##### Extract to read #####
Post by CliffracerX in Code sharing megathread

Viewing post in Code sharing megathread

RISC-06 In Action

A simplified win screen renderer! The code to the left isn't meant to be compiled all at once; just put it in there so it'd be visible.

In that case - perfect time to show it off/talk about it! The RISC-06 is sort of built around the same fundamental ideas as the TC-06 (e.g, instructions & arguments all get stuffed into one memory address, you have versatile-ish registers, self-modifying code is going to be fairly commonplace), but designed to be even more ridiculously minimal. Each memory address is 1 byte, the first 3 bits of which are the op-code, and the last 5 of which are arguments. That means we have 7 main op-codes (8, if you count NIL) - not a whole lot to work with! Most data is byte-based, too - registers, memory addresses, even the data used for the various peripherals. The current default setup is 32 bytes of RAM, a 16x8 1-color monitor, a 256-address (the maximum without making one that needs two GETDATA equivalent ops run to read, or three to write!) drive, and at some point, a keyboard.
##### Information given #####
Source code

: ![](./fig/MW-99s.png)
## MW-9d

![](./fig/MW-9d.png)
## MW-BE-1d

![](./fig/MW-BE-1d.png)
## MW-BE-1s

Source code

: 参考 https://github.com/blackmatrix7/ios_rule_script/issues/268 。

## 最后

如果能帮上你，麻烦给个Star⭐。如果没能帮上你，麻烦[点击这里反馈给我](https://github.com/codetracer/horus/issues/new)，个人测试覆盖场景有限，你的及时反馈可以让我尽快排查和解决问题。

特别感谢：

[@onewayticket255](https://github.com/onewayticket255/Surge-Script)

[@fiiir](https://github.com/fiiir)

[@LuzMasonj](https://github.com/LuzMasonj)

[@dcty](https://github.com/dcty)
#####
• Exercise: Write the next part of the forum post describing the RISC-06, starting right after its last sentence.

• Exercise response:
-=OVERALL INFO=-
 * 32 bytes of RAM.  One byte = one address.
 * All data in bytes.  ALL DATA.  Even the program counter, meaning a hard max of 256 bytes of RAM and drive space.
 * Two 1-byte registers.  Used by MOV, DAT, OPR, BRN, and more - see op-code documentation for specifics.
 * Runs at 30 Hz.
 * First 3 bits are op-code, meaning there are 8 code slots, with 5 bits of argument space.
 * 256-byte "drive" on port 0.  (literal max because byte-based)
   * Run DAT 1 twice to write to it - first to specify the output address, then the data itself.
   * DAT 0 expects its argument to be the requested address, and returns its contents.
 * 2-color 16x8 monitor on port 1.  (1 bit color, 4 bit X, 3 bit Y)
   * DAT 1 expects first a color bit, then the 4 X bits, then the 3 Y bits, and will draw immediately.
   * DAT 0 expects first a 1-bit flag for COMMAND or COLOR.  If flag is 0, it returns the status of the selected pixel, otherwise the full command, then 4 X bits, then 3 Y bits.
 * This is a "reduced instruction"/simplified version of the TC-06 architecture, potentially to be implemented with homebrew IRL hardware.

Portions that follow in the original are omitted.